Starting with indigenous Ajrak installation where you could see a live demonstration of block printing and then a demo of handweaving sindhi shawls on the primitive wooden looms.You walk through a stunning corridor lined with Bandhani tie-dye shawls, I guess this is how it feels when one walks through the exhibit in Costume Institute at the Metropolitan Museum in New york .
From there you move towards Chitrally woolen robes and Balochi phashik, the achkan, the interesting textures and attention to detail interms of embellishments. Once you move through these spaces and reading the nifty little descriptions of their origins et all you notice how minimalist yet complex our aesthetic has become. The surfaces have become almost flawless yet these primitive pieces with all of their imperfections still tell a more profound tale.
Have you every seen how gotta work this classy. I for one had always seen grotesque ones on shades of marigold for Mhendi events. For those who don’t know gotta is metallic trim which is folded and appliquéd onto fabric to create elaborate patterns, Originating from Rajasthan, here at the exhibit you could see how a men’s sherwani from Bahawalpur where the stitches are so seamless it almost looks like a jacquard textile. Even though the garment had aged but you can skill admire the craftsmanship and sophistication of Bhawalpuri gotta work.
Another piece that caught my eye were the pajamas from the greater Sindhi empire they were cut like drain pipe mod trousers. I have had quite a debate with my tailor master over the pattern where he would always make them tapered so this reaffirms my long held beliefs.The kurta as we wear it today, also has had quite a evolution here I saw. Here at the exhibit it had a panel near the shoulder and a triangular piece to attach the arms.The ones we wear now with a yoke like a western shirt seems to be a contemporary adaptation.

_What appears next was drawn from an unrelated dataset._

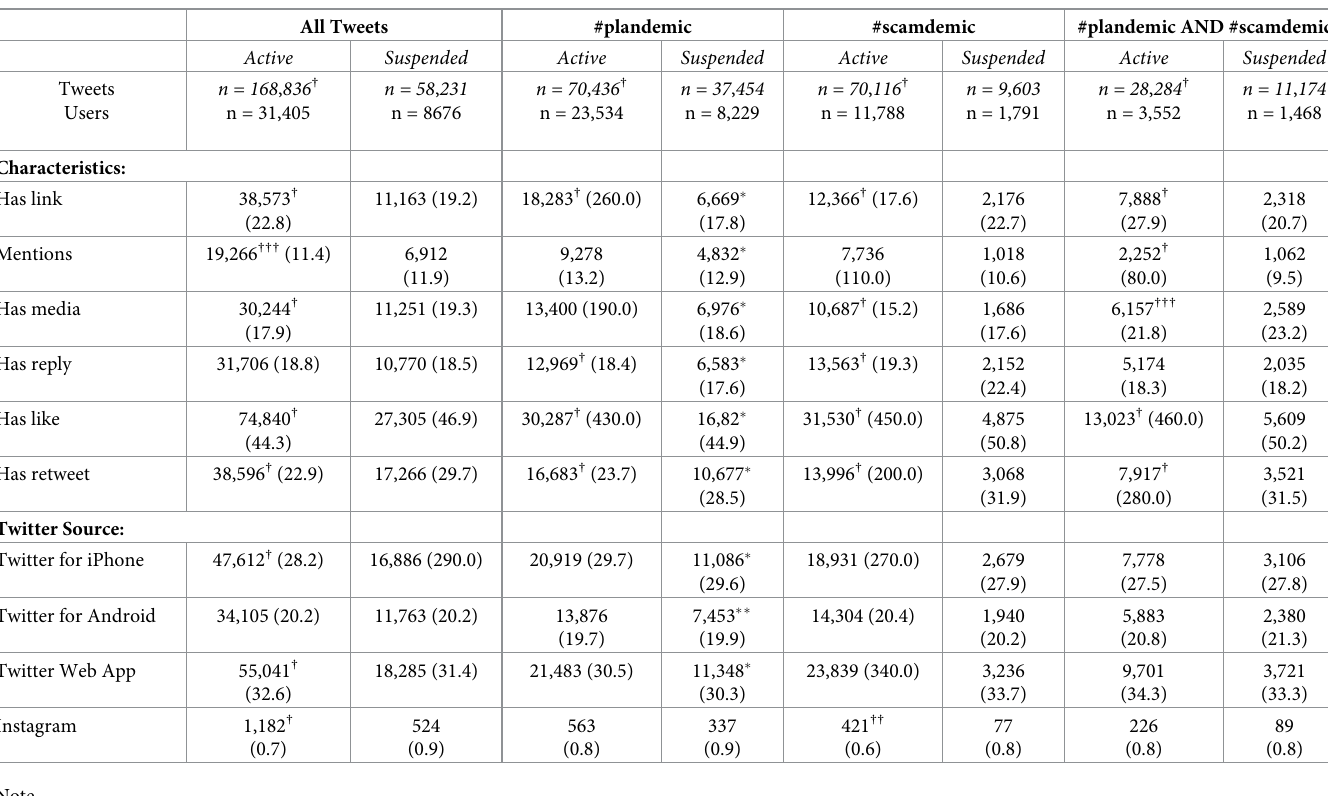
Table 2. Characteristics of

Then there were parts showcasing works of contemporary fashion designers of Pakistan that have taken the fashion forward like the legendary Nilofer Shahid with her haute couture pieces, a printed long cape coat that seamlessly depicted Noor Jehan’s story (yes whole story right there). A rendition of Queen of Awadh’s costume with historically accurate lattice pattern left you awestruck. Why aren’t these people talked about anymore?

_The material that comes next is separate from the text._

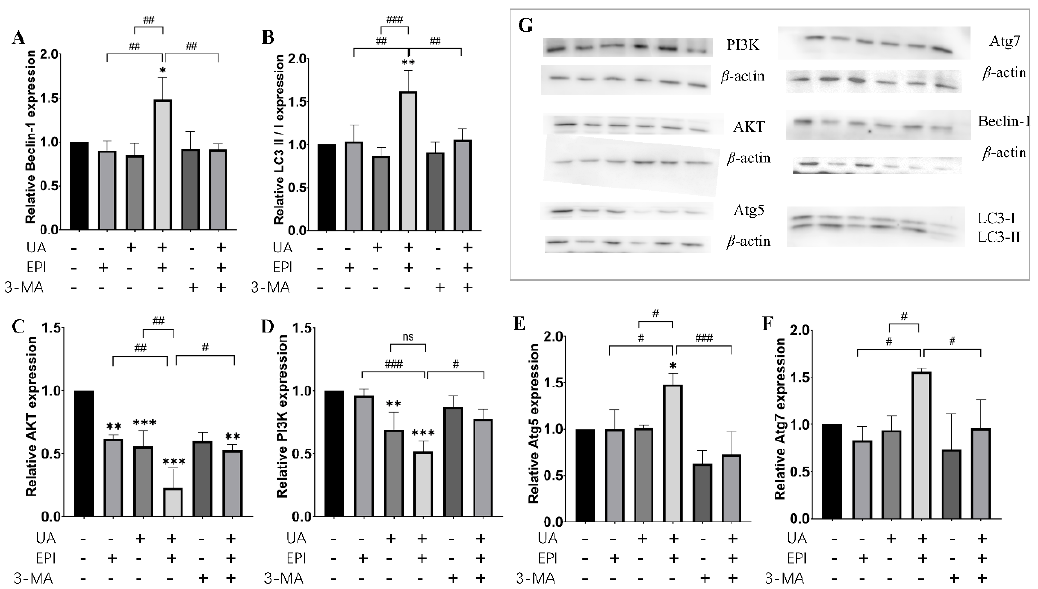
Figure 7. Changes in the expression levels of autophagy-related protein in MDA-MB-231 cells. West- ern blot analysis was used to measure autophagy-related protein expression levels in MDA-MB-231 cells. ( A ) Quantification of Beclin-1 protein expression levels in MDA-MB-231 cells. ( B ) Quantification of LC3-II/I protein expression levels in MDA-MB-231 cells. ( C ) Quantification of AKT protein expression levels in MDA-MB-231 cell. ( D ) Quantification of PI3K protein expression levels in MDA-MB-231 cells. ( E ) Quantification of Atg5 protein expression levels in MDA-MB-231 cells. ( F ) Quantification of Atg7 protein expression levels in MDA-MB-231 cells. ( G ) Representative pictures of Beclin-1, LC3-II/I, AKT, PI3K, Atg5, Atg7 expression by Western blot. The means and SEM were shown. n = 3. * p < 0.05, ** p < 0.01 and *** p < 0.001 versus control group in the absence of any treatments; # p < 0.05, ## p < 0.01 and ### p < 0.001. The value bars with ns are not significant.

Sonya Batla one of the most underrated designers and a genuinely great soul showed her own contemporary take on Sindhi Tukka at the hem which was one of the finest I have seen in my life. Another one of her pieces used phulkari pattern (a Punjabi embroidery pattern meaning flower craft) in gold(not pictured here). Proving that there is so much to be inspired from you don’t need to copy from European fashion houses.
There were Bunto Kazmi’s storied shawls that have been known to cost hundreds of thousands to start. The fine needlework was so detailed that you could see even the eyes of men hunting with daggers and arrows finished to perfection.How can you not feel destitute and downright basic while gasping at the finesse of these. A guy like me can’t dream of bridal trousseau but a shawl like this could be ‘hope-couture’.
Maheen Khan’s initiative ‘Koya’ to revive silk weaving industry in Orangi Town is also commendable, for silk weavers have become akin to critically endangered white rhinos, silk weavers have been practically driven out of the market by imports from East Asia. She was kind enough to introduce me to Ms. Duria Qazi, Head of Visual Studies Department at KU, which in turn led to one of most enriching small talks I have had in my life. I owe you Maheen Khan! I could go on and on about this pilgrimage of sorts, I have been there several times already because there is so much to absorb and sink in. One of the fellow blogger Daily Geekette once wrote on her blog that” I could wander at length around most museums, finding endless, personal, and silent entertainment in what is on view. Personally, a great collection or exhibit has the ability to both exhilarate and to exhaust the mind; the inspiration I glean is abundant and utterly gratifying in the most sublime of manners.” It’s not the clothes people used to wear or are wearing, it’s the narrative and how brilliantly people at Mohatta Palace Museum have presented it.If you have even bare minimum interest in history even if not in fashion you should definitely pay a visit, there is more to it than what I have covered here with pieces from Rizwan Beyg, Shamaeel Ansari, Faiza Samee and countless antique textiles whose history would enrich you beyond any book you could read. Do visit it if you get a chance or you will forever regret it.